Assignment
A line belongs in the answer if it contains "what"; copy every such line from the entries below.

Dataset entries
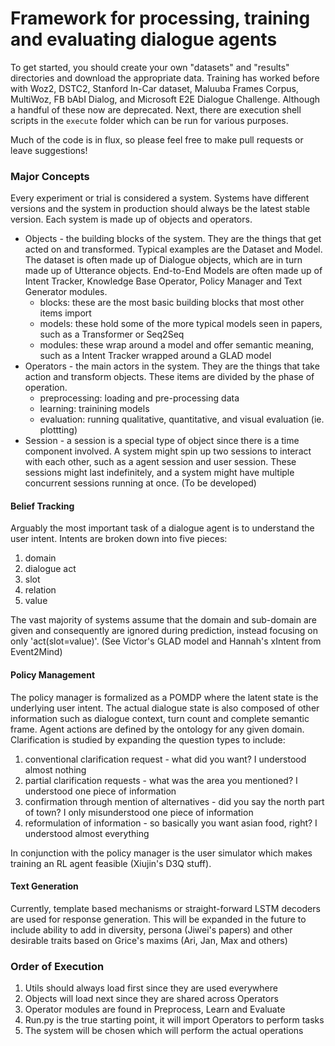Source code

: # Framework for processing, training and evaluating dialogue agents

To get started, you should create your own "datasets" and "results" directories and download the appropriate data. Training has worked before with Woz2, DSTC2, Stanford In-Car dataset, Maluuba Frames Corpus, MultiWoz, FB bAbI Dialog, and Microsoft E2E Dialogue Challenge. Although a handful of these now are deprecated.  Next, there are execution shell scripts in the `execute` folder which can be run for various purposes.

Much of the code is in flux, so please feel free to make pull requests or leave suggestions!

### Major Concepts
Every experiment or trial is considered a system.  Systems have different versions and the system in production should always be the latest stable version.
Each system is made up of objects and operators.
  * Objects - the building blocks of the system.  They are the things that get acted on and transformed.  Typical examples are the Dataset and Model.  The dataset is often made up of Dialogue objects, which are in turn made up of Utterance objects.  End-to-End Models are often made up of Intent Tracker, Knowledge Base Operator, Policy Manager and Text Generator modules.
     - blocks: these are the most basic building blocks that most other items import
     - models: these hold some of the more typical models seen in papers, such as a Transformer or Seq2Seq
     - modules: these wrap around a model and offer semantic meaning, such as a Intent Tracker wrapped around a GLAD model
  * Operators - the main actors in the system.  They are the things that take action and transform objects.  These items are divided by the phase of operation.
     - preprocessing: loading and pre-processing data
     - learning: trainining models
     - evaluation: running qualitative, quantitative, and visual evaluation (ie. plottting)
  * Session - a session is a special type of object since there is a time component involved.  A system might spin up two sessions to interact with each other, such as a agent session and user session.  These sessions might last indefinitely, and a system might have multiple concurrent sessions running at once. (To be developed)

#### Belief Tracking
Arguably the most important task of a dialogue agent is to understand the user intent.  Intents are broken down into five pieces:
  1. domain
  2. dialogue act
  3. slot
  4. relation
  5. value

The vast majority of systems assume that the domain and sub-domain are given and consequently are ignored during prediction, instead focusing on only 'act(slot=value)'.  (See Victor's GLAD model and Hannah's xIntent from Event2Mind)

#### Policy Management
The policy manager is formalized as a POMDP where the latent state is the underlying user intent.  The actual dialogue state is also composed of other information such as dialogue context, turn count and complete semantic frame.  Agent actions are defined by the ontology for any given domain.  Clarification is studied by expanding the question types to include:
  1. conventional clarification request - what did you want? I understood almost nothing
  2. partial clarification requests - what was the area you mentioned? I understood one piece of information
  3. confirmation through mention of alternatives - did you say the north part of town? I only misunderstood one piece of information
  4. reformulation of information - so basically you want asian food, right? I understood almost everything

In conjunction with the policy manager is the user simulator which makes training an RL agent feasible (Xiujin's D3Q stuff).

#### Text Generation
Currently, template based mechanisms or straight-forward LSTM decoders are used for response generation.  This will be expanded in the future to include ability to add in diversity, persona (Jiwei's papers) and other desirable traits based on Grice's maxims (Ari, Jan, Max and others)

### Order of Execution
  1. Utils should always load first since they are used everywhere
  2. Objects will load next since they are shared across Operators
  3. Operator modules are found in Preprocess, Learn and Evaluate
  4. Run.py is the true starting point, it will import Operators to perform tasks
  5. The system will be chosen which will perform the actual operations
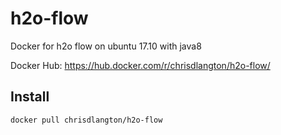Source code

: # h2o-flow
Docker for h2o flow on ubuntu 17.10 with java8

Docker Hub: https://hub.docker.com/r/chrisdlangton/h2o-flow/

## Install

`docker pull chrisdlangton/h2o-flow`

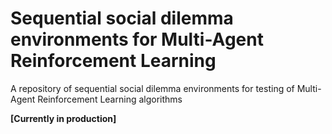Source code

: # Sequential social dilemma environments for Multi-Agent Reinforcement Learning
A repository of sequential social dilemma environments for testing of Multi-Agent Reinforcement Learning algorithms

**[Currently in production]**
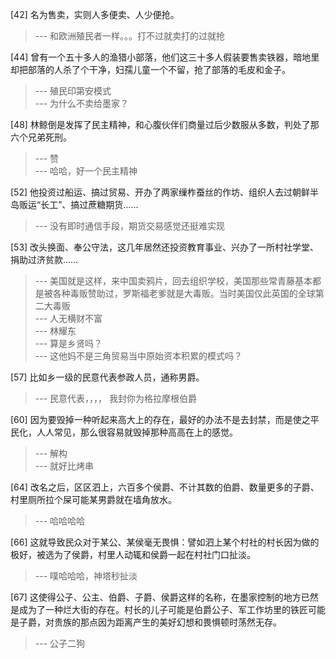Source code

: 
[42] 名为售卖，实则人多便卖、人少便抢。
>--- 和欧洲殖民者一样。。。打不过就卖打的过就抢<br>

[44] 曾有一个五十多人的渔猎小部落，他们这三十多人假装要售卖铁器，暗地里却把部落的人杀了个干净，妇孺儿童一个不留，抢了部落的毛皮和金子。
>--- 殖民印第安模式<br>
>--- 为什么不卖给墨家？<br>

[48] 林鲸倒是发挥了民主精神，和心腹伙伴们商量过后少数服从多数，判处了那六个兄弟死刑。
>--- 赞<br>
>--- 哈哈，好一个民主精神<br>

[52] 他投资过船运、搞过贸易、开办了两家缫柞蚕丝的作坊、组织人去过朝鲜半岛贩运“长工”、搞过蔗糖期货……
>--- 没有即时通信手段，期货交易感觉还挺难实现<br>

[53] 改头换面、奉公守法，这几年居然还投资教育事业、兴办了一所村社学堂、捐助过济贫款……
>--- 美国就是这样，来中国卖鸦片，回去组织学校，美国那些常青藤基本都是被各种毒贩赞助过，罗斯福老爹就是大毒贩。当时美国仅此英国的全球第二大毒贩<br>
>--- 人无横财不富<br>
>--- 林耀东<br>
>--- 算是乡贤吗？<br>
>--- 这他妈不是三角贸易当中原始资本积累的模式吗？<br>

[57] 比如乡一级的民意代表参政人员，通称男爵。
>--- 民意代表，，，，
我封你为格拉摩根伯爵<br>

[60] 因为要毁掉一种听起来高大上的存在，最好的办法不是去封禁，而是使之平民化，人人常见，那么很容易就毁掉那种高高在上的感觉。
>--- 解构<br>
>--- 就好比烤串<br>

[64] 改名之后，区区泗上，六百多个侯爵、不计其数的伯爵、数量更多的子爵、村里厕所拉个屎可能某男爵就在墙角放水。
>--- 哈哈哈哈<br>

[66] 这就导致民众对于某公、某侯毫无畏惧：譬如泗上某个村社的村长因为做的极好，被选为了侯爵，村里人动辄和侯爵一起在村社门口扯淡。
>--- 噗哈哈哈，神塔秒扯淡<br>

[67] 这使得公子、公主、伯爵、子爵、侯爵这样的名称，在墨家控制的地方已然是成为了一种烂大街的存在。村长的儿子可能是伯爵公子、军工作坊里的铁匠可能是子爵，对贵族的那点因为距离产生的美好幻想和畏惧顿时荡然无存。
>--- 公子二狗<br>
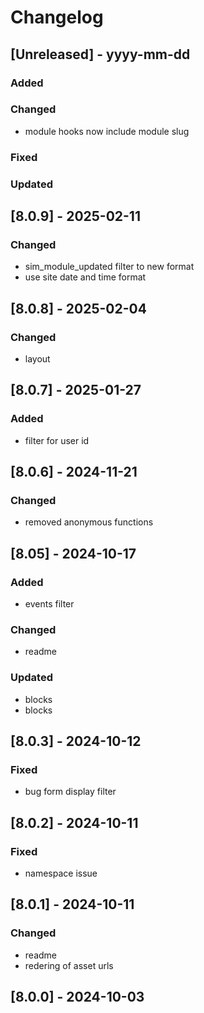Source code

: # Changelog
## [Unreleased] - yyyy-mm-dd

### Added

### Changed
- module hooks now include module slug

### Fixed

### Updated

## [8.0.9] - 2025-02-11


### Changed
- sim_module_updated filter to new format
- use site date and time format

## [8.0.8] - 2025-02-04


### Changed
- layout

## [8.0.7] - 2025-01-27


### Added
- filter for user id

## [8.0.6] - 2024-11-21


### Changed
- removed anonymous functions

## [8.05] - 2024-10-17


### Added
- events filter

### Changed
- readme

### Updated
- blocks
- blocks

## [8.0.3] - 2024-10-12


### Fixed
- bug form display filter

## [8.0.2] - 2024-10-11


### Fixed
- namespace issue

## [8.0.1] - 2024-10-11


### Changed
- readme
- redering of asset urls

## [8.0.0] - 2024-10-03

==

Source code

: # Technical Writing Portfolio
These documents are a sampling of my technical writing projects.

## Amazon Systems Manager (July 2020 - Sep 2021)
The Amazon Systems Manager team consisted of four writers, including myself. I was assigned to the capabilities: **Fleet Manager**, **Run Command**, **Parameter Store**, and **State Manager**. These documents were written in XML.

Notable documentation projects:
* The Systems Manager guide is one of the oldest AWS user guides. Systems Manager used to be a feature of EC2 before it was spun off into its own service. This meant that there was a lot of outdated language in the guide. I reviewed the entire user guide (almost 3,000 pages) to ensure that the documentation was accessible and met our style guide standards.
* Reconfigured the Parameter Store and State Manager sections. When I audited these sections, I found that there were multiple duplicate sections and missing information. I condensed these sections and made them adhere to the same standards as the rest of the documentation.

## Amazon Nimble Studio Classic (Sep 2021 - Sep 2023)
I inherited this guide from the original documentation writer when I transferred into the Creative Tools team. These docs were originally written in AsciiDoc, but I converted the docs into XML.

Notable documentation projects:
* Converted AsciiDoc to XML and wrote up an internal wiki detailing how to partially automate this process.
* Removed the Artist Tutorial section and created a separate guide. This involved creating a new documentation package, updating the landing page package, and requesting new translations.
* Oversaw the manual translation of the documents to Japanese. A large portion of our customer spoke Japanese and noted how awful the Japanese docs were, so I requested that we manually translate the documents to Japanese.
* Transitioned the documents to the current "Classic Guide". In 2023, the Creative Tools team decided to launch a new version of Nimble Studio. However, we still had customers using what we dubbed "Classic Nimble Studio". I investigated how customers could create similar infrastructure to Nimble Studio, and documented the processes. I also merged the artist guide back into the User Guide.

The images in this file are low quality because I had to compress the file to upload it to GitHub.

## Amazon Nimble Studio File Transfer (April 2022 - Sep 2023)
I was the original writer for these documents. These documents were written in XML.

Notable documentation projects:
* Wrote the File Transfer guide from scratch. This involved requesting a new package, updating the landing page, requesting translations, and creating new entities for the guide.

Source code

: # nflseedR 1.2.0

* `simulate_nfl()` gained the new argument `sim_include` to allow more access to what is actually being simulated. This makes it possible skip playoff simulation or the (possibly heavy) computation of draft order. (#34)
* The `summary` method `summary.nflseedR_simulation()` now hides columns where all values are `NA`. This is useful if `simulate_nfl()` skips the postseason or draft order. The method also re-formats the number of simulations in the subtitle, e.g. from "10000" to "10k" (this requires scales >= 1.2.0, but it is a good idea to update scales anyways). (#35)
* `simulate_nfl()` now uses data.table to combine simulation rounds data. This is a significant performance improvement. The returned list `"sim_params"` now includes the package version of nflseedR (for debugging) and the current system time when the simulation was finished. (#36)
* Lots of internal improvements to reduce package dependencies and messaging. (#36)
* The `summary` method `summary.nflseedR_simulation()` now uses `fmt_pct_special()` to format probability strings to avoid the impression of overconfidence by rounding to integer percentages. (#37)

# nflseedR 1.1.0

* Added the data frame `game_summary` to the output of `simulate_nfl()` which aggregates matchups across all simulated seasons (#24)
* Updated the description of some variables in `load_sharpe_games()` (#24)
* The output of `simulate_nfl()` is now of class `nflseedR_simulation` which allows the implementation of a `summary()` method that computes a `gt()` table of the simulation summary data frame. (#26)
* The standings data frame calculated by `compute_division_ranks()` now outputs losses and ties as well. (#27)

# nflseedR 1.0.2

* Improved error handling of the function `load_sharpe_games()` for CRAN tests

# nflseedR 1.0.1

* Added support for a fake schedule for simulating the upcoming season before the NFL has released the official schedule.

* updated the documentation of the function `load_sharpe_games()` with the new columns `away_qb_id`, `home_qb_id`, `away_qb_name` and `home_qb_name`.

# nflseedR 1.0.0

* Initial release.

Exercise response
  1. conventional clarification request - what did you want? I understood almost nothing
  2. partial clarification requests - what was the area you mentioned? I understood one piece of information
* Transitioned the documents to the current "Classic Guide". In 2023, the Creative Tools team decided to launch a new version of Nimble Studio. However, we still had customers using what we dubbed "Classic Nimble Studio". I investigated how customers could create similar infrastructure to Nimble Studio, and documented the processes. I also merged the artist guide back into the User Guide.
* `simulate_nfl()` gained the new argument `sim_include` to allow more access to what is actually being simulated. This makes it possible skip playoff simulation or the (possibly heavy) computation of draft order. (#34)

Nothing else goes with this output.